_PROVIDED PASSAGE_:
We consent to the incorporation by reference in this registration statement of
Advanced Radio Telecom Corp. on Post-Effective Amendment No. 1 to Form S-1 on
Form S-3 (File No. 333-31453) of our report dated March 10, 1998 on our audits
of the consolidated financial statements of Advanced Radio Telecom Corp. and
Subsidiaries as of December 31, 1997 and 1996 and for the years ended December
31, 1997, 1996 and 1995, appearing in the Annual Report on Form 10-K of Advanced
Radio Telecom Corp. filed with the Securities and Exchange Commission pursuant
to the Securities Exchange Act of 1934.  We also consent to the reference to our
firm under the caption "Experts."


                                        Coopers & Lybrand L.L.P.

_REQUIRED ACTION_: Reproduce the consent statement from "We consent to" up to and including "Coopers & Lybrand L.L.P.", substituting "agree" for "consent". Work only from the consent statement.

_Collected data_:
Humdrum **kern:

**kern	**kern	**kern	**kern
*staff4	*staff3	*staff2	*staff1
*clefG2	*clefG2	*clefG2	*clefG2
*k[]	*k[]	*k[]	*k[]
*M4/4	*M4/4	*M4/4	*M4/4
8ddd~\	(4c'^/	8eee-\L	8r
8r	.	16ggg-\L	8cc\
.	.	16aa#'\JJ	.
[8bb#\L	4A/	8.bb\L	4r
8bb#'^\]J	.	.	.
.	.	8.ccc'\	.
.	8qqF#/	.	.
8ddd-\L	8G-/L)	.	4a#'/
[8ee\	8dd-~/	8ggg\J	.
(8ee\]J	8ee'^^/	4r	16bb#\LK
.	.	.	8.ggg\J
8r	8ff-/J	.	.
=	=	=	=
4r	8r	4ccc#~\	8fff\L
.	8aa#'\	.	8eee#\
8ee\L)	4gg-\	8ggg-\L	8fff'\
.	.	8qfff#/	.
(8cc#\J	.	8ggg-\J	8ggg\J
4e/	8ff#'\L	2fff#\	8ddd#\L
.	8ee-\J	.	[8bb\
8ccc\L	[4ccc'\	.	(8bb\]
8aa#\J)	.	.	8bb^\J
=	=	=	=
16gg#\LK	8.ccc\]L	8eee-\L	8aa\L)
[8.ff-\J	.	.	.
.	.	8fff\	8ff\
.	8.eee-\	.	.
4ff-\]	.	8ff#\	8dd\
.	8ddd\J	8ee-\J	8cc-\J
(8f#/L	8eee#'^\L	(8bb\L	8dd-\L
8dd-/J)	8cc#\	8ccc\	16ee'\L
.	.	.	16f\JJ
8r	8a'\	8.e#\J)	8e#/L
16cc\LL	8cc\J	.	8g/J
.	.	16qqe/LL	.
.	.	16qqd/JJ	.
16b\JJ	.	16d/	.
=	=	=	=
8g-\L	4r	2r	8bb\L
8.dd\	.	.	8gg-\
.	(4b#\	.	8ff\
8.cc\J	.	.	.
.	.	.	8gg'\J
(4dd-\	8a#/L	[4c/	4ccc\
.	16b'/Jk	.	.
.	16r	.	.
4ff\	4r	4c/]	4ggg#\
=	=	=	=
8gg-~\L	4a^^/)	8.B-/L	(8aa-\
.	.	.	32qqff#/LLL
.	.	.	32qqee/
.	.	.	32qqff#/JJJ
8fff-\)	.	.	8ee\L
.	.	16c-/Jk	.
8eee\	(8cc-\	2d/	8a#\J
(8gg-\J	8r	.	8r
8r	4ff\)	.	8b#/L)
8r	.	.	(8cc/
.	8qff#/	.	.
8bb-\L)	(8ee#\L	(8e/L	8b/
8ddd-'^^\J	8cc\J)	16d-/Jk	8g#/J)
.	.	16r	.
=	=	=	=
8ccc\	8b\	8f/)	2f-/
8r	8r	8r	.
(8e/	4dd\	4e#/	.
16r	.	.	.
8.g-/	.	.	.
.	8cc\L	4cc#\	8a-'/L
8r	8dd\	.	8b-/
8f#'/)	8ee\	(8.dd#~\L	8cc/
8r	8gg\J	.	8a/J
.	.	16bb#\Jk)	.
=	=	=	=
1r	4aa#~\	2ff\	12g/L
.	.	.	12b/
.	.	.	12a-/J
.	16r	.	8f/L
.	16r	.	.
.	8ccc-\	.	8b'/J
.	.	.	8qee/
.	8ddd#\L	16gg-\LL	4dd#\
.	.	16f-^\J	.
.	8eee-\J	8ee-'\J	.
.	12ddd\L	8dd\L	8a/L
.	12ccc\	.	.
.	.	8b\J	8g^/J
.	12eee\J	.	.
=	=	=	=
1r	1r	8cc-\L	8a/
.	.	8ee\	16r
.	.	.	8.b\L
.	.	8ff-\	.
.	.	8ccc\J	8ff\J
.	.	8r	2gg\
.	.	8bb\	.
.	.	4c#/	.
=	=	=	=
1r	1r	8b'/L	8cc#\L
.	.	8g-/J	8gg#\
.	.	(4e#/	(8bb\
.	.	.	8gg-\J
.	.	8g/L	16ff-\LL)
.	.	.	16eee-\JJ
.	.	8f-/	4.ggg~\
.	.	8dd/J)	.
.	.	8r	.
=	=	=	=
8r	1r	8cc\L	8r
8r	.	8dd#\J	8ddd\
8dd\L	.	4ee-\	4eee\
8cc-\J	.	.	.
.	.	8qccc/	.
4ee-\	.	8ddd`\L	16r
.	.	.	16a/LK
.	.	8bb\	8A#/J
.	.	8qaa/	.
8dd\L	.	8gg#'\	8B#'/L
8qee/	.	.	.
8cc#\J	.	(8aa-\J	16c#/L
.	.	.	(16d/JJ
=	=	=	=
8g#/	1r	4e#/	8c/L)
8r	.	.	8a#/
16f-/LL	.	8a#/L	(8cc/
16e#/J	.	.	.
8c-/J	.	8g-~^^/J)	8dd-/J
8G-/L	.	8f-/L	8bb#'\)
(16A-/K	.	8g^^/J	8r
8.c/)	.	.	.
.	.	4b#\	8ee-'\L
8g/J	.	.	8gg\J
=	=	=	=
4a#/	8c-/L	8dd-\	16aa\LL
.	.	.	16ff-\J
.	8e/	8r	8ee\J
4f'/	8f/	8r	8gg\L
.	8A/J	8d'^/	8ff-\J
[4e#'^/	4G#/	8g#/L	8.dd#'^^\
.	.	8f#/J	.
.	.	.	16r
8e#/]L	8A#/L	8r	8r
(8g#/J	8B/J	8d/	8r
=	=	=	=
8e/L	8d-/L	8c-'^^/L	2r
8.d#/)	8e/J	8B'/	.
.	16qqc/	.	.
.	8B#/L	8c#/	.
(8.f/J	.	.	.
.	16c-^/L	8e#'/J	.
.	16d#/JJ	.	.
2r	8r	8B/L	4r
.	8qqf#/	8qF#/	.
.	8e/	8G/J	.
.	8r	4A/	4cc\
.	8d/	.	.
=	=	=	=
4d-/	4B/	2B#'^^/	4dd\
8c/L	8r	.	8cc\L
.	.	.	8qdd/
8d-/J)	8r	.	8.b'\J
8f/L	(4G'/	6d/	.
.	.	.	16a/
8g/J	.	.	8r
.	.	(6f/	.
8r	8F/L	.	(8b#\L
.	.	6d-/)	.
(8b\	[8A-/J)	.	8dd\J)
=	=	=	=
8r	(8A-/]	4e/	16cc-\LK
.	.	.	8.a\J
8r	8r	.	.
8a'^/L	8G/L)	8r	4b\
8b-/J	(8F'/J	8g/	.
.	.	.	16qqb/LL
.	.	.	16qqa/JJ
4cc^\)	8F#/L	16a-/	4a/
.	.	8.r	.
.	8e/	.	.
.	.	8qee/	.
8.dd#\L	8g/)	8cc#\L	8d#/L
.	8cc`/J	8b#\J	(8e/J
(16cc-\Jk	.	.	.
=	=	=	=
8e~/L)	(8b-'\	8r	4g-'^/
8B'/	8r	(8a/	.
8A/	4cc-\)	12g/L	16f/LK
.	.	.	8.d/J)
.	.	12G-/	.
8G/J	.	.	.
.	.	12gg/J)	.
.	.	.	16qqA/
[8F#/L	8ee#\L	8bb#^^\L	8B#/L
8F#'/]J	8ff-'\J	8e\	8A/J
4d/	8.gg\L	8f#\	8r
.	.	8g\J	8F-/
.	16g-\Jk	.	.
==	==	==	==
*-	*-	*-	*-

_ANSWER BELOW_:
We agree to the incorporation by reference in this registration statement of
Advanced Radio Telecom Corp. on Post-Effective Amendment No. 1 to Form S-1 on
Form S-3 (File No. 333-31453) of our report dated March 10, 1998 on our audits
of the consolidated financial statements of Advanced Radio Telecom Corp. and
Subsidiaries as of December 31, 1997 and 1996 and for the years ended December
31, 1997, 1996 and 1995, appearing in the Annual Report on Form 10-K of Advanced
Radio Telecom Corp. filed with the Securities and Exchange Commission pursuant
to the Securities Exchange Act of 1934.  We also agree to the reference to our
firm under the caption "Experts."


                                        Coopers & Lybrand L.L.P.